For context: my husband never got his growth spurt. He is 5'4" (he claims), but I am 5'2" and it seems to me we see eye to eye. His height used to bother him, too, when he was that age, but he did learn just to go with it, and the teasing was always friendly teasing among friends, not taunting.


That's a fair point. I don't think friends are teasing him, exactly. He does not like that they sometimes do things like pick him up if a group photo is being taken (he is also skinny). I don't know that he has ever expressed that he dislikes this, but he really shouldn't have to say that - it's a weird thing to do.

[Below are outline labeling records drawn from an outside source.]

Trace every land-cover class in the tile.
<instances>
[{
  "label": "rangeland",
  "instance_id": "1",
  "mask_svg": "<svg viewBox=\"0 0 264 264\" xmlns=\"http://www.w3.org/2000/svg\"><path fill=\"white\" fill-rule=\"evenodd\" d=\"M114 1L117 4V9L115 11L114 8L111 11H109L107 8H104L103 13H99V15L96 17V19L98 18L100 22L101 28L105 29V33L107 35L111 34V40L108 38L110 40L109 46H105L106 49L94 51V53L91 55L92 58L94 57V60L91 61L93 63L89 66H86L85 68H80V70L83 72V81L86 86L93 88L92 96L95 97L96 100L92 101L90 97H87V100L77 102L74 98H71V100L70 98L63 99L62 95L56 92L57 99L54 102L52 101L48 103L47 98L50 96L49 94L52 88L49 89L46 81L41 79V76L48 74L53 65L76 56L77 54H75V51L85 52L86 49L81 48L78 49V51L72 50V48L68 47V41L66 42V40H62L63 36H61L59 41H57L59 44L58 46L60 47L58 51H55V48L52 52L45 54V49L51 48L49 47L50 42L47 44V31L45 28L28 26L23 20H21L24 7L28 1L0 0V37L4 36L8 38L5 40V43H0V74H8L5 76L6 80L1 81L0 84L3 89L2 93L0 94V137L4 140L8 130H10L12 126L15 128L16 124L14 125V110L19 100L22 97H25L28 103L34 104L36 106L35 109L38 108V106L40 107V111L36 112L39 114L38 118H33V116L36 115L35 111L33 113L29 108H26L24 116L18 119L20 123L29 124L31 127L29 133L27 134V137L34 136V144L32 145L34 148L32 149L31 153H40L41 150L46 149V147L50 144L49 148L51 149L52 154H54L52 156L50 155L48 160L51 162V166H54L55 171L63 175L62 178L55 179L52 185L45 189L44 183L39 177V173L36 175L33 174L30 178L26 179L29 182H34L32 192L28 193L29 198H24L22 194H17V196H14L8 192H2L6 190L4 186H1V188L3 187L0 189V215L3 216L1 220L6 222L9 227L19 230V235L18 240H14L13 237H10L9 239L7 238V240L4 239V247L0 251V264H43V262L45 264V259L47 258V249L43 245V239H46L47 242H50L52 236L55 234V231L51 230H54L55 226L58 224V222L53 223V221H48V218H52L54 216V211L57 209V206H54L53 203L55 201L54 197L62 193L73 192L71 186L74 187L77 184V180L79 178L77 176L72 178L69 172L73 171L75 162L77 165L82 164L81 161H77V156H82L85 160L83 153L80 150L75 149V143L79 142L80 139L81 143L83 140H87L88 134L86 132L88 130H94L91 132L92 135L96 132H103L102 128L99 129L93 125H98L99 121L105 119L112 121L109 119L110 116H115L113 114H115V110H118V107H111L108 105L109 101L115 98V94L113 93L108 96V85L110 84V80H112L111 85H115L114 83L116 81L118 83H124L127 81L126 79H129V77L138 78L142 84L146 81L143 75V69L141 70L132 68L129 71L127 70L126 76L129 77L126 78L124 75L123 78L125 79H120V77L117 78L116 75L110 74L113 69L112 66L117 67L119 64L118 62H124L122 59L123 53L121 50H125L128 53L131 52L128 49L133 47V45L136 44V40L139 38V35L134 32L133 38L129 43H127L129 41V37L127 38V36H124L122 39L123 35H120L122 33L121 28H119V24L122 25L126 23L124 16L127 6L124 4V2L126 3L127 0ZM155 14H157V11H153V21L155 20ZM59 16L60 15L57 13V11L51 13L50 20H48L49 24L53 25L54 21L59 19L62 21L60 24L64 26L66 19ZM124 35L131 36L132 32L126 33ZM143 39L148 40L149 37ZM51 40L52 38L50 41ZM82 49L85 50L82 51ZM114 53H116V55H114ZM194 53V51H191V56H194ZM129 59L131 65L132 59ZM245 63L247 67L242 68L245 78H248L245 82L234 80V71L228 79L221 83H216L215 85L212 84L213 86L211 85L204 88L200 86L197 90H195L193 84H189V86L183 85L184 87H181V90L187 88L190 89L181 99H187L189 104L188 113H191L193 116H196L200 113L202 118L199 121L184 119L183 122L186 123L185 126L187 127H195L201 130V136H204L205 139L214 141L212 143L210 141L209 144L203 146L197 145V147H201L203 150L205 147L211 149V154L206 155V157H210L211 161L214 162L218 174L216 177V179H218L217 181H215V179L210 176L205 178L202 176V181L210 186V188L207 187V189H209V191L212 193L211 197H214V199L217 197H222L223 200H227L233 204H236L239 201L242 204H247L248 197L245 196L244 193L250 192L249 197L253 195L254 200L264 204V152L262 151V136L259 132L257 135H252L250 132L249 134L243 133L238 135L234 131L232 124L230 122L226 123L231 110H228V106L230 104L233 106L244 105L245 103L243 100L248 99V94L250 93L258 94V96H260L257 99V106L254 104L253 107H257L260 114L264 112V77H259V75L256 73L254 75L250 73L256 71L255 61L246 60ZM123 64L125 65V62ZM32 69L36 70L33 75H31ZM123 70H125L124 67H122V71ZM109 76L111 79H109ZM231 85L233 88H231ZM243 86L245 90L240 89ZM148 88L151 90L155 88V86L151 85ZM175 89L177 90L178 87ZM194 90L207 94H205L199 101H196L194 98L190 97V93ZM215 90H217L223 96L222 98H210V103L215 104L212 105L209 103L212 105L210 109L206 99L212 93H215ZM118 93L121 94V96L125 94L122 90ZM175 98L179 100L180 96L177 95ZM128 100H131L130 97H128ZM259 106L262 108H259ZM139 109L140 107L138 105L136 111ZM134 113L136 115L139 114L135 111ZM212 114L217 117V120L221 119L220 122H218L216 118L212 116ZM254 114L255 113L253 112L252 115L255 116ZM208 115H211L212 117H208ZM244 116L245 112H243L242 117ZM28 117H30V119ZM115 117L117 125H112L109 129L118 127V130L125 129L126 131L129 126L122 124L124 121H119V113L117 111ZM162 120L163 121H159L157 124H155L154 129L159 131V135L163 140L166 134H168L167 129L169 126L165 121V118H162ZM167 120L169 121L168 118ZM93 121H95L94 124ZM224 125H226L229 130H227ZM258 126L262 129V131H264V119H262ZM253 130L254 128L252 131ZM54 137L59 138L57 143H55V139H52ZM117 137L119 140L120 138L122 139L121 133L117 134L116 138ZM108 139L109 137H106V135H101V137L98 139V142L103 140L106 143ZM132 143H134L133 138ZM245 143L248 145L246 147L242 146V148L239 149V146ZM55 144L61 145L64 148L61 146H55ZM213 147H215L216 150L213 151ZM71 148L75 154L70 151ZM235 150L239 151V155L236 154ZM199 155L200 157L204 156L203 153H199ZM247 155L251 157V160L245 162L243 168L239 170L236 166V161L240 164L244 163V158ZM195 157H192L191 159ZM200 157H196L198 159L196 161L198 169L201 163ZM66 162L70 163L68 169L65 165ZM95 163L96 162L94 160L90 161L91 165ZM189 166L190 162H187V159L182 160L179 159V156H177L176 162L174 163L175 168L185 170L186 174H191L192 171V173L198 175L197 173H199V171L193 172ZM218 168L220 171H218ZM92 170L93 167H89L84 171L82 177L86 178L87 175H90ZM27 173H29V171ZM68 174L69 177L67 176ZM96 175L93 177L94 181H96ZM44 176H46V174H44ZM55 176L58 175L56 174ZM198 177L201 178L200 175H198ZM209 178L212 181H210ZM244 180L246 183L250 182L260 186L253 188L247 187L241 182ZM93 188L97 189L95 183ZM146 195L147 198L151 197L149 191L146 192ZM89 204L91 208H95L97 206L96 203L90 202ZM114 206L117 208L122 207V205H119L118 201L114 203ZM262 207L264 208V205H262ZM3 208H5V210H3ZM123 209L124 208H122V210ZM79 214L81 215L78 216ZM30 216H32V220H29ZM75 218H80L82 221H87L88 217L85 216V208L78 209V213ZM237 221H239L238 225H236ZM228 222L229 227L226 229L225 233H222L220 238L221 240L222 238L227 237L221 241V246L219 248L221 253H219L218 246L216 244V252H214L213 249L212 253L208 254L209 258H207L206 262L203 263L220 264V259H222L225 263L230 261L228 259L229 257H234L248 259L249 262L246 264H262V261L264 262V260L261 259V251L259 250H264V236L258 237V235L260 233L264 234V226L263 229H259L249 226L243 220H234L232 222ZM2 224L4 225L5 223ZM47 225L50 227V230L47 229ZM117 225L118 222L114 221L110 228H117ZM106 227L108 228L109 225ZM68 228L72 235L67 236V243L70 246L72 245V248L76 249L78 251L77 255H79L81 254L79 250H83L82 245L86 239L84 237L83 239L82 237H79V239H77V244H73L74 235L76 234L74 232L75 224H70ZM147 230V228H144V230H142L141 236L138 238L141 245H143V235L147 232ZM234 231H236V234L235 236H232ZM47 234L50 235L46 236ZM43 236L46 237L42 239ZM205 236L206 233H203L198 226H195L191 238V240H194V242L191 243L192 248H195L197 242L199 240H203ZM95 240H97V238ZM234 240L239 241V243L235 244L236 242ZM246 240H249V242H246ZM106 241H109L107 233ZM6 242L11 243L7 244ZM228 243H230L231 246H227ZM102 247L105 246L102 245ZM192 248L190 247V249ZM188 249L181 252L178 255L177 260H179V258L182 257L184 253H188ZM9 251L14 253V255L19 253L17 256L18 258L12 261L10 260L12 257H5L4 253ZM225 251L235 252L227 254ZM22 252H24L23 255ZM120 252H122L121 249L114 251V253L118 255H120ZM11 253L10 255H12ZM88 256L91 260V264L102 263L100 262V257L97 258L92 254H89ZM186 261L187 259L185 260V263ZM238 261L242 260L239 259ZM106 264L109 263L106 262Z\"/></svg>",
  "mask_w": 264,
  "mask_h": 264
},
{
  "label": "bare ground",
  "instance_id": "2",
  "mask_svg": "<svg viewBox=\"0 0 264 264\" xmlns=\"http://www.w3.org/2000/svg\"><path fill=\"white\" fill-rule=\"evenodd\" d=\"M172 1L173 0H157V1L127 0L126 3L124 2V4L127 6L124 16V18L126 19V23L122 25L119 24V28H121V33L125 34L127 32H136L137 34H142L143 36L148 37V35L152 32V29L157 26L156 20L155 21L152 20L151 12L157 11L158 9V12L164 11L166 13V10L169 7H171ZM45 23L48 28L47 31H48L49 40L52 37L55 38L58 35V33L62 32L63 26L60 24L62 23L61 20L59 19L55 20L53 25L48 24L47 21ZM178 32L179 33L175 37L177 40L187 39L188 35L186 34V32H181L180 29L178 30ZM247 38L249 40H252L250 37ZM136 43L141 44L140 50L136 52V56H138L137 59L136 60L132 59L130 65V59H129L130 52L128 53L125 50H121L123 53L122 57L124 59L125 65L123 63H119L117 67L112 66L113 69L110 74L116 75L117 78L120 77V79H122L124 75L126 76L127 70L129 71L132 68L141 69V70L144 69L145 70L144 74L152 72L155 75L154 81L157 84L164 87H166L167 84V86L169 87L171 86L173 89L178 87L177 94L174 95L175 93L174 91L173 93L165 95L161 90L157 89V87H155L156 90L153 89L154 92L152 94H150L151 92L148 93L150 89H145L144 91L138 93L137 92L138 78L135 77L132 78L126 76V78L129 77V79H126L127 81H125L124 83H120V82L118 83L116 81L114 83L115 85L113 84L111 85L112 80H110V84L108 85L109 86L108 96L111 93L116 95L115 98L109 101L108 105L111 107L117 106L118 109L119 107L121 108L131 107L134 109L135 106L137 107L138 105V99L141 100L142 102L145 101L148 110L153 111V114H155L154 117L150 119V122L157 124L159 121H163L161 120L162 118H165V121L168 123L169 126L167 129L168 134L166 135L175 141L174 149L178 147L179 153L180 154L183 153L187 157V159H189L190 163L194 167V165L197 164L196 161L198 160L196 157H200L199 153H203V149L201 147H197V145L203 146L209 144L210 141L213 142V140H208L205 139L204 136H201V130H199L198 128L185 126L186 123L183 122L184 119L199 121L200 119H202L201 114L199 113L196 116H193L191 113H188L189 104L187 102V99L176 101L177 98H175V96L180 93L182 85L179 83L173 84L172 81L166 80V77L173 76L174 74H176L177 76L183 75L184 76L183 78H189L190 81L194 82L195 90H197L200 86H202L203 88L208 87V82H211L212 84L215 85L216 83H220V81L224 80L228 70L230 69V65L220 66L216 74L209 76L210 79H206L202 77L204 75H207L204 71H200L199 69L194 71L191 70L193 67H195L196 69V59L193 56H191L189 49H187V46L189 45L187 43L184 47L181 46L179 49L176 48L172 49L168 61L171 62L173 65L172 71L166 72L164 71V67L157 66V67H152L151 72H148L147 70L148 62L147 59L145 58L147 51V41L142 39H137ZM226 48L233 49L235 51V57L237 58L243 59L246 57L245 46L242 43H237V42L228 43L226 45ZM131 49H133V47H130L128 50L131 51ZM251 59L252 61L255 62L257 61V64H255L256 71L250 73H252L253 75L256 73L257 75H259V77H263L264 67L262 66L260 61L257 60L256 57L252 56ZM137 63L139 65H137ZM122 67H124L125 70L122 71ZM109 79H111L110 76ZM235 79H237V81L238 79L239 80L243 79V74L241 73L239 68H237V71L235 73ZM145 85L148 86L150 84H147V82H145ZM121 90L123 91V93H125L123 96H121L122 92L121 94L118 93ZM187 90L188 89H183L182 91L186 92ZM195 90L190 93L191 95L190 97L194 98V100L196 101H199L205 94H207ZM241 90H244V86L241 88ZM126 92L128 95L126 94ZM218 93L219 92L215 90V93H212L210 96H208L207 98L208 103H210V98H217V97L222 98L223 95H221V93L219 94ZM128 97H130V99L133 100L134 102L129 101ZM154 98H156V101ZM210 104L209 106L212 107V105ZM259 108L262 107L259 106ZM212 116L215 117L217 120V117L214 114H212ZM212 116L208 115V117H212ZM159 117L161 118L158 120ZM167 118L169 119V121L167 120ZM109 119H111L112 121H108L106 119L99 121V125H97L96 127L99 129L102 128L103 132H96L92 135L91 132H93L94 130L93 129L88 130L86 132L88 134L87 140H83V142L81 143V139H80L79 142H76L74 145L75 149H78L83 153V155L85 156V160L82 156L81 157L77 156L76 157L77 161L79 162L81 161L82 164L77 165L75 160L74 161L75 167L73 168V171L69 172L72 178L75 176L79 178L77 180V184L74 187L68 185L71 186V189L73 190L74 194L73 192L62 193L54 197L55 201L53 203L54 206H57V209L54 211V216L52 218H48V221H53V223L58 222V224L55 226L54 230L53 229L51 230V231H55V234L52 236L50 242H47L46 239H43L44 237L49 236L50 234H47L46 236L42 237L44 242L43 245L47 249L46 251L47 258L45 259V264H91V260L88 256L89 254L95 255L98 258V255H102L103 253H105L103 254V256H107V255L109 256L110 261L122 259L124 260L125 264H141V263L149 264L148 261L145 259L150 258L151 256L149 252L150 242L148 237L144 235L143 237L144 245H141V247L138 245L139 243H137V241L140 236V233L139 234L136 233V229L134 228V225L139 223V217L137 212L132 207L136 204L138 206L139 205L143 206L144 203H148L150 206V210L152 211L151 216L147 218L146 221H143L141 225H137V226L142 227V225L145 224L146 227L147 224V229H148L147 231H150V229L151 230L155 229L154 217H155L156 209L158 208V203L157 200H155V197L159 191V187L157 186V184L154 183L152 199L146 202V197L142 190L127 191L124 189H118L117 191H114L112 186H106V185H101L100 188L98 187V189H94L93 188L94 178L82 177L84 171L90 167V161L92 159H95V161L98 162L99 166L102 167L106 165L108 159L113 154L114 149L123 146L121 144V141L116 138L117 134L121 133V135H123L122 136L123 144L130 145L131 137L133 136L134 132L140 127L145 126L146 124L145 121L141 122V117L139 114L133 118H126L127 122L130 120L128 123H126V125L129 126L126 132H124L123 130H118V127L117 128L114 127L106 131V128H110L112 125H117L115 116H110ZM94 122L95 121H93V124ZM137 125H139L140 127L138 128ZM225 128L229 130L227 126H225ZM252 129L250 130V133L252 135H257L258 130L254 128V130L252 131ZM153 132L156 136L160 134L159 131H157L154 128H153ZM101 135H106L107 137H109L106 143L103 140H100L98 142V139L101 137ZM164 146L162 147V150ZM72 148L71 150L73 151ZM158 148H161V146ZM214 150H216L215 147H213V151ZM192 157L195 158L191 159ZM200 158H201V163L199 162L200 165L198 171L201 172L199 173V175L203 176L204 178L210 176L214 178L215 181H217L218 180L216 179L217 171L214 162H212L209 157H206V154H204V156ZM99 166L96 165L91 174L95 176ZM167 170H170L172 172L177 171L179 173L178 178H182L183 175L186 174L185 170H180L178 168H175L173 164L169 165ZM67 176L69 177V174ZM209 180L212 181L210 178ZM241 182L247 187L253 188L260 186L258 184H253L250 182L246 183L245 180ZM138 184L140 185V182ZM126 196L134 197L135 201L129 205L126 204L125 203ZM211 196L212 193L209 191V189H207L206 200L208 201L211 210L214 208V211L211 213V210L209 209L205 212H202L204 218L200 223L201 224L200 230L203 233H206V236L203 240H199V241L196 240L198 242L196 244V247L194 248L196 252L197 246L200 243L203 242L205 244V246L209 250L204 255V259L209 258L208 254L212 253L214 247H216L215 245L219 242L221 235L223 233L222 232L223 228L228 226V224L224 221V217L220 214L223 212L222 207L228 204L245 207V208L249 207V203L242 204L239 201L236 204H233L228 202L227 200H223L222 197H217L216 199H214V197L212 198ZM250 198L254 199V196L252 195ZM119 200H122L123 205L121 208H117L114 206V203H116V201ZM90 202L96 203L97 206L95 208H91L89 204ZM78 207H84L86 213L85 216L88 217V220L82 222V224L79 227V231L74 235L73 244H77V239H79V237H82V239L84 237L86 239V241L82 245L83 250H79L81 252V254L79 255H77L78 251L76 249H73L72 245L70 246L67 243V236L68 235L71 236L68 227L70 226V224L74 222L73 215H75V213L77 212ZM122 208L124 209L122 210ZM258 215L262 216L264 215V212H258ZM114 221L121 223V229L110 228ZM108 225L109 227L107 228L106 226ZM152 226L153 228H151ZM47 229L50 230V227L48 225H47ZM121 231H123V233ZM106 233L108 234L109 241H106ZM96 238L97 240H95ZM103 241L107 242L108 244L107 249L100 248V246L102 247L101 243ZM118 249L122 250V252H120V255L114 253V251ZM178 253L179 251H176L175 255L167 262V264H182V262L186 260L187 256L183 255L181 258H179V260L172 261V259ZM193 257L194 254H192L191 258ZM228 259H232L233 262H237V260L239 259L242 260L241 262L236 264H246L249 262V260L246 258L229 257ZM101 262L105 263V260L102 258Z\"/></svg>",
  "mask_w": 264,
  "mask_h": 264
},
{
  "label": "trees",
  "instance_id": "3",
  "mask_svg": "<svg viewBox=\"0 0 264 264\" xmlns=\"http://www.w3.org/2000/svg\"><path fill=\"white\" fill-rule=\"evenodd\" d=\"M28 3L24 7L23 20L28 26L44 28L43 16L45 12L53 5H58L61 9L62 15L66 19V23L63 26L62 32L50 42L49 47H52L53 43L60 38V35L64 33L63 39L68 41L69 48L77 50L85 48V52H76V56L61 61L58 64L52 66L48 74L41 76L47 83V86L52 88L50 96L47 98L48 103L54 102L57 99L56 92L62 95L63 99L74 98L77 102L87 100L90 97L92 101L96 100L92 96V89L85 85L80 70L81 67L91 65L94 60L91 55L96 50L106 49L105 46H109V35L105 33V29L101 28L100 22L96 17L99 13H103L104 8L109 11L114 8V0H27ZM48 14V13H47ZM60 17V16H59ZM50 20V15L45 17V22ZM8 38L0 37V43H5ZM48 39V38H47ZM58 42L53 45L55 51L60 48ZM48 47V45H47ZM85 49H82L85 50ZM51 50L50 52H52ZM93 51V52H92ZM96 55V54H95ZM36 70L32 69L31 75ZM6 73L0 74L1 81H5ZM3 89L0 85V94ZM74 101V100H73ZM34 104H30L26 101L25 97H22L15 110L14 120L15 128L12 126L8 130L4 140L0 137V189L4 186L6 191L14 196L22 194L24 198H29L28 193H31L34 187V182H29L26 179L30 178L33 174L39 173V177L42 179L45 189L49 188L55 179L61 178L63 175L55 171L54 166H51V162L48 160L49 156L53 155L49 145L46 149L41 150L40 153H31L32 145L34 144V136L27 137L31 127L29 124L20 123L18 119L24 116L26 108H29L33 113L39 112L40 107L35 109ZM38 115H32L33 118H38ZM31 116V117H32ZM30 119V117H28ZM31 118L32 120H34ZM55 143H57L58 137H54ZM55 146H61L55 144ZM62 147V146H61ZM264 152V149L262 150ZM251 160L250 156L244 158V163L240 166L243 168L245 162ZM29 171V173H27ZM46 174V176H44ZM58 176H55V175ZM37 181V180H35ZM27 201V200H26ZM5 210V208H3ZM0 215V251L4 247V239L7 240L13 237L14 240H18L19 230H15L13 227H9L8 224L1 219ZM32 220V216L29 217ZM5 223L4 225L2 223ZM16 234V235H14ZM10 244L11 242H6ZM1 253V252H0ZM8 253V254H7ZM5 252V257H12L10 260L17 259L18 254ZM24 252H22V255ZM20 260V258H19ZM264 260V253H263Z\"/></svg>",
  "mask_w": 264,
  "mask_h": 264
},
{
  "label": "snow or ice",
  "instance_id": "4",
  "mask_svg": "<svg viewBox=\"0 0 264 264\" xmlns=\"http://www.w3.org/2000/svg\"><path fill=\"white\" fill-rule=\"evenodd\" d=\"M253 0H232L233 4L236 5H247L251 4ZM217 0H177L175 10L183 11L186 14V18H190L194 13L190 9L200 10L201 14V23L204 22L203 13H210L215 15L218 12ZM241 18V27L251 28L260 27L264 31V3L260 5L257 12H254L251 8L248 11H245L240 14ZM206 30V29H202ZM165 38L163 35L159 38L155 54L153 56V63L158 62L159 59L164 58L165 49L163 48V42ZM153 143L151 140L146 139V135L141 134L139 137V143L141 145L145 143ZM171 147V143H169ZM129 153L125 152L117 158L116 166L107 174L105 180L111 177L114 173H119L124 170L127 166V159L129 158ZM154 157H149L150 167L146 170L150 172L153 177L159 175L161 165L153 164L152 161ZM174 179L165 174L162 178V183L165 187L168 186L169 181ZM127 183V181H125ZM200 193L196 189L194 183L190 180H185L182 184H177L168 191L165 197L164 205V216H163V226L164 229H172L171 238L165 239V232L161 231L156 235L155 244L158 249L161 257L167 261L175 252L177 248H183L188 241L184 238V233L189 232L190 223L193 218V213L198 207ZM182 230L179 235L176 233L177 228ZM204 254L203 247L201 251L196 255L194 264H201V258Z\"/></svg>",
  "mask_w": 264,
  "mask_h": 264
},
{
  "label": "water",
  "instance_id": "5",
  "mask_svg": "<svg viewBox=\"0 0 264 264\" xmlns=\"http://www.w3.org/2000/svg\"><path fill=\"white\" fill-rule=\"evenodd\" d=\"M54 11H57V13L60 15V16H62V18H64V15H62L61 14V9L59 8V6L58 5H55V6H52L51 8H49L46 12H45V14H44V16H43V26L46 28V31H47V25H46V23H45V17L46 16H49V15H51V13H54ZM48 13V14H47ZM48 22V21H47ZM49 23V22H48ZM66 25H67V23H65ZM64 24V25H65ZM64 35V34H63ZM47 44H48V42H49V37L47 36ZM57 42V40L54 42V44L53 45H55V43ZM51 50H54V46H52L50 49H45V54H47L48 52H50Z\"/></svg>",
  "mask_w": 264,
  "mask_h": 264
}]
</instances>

OP teach your son to stick up for himself. Just expecting other kids to behave the way you hope they will often doesn’t work. You sound like you are wallowing in this at least as much as he is. Help him embrace where he is physically right now and celebrate him for who he is.
Anonymous
Op - he needs to lift. Weight lift. He needs to know how. He needs to go to the weight room, making that part of his routine at school. That will help him reach his maximum height. No supplements, no drugs --- not saying that
Anonymous
Anonymous wrote:Op - he needs to lift. Weight lift. He needs to know how. He needs to go to the weight room, making that part of his routine at school. That will help him reach his maximum height. No supplements, no drugs --- not saying that


I’m an earlier pp whose son (unlike OP’s) really is short and there is no scientific basis to this statement, though by all means OP’s son should work out if he wants to.
Anonymous
Anonymous wrote:All of these responses bother me. They all operate from the assumption that being a short male is a bad thing, that you should be reassuring your son that he will eventually be taller. I think it is better to help him learn how to laugh off teasing and find lots of things to feel confident about in himself.

For context: my husband never got his growth spurt. He is 5'4" (he claims), but I am 5'2" and it seems to me we see eye to eye. His height used to bother him, too, when he was that age, but he did learn just to go with it, and the teasing was always friendly teasing among friends, not taunting.

If one lives one's life as if height doesn't matter, then it doesn't matter.

Height is a genetic thing. We don't tell people to hang in there and hope that their genetic "shortcoming" might get better. So why do we do this with height?

It's sort of like society-sanctioned height "bigotry."

Body positivity, folks!!! Height, weight, build, complexion, nose size, hair, whatever.



So, I totally agree in principle. Height doesn't matter and there are so many things that are more important. However, for a young boy, it DOES matter and I think acknowledging that it's tough is OK. I think OP is trying to get some feedback on ways to comfort him and that's perfectly fine. My DS who is a toddler is very small (1% in weight) and I think about this as a mother often does. He's a wonderful kid and he's smart and funny and kind. I know that's what matters but I'd be lying if I said I wasn't worried about others picking on him.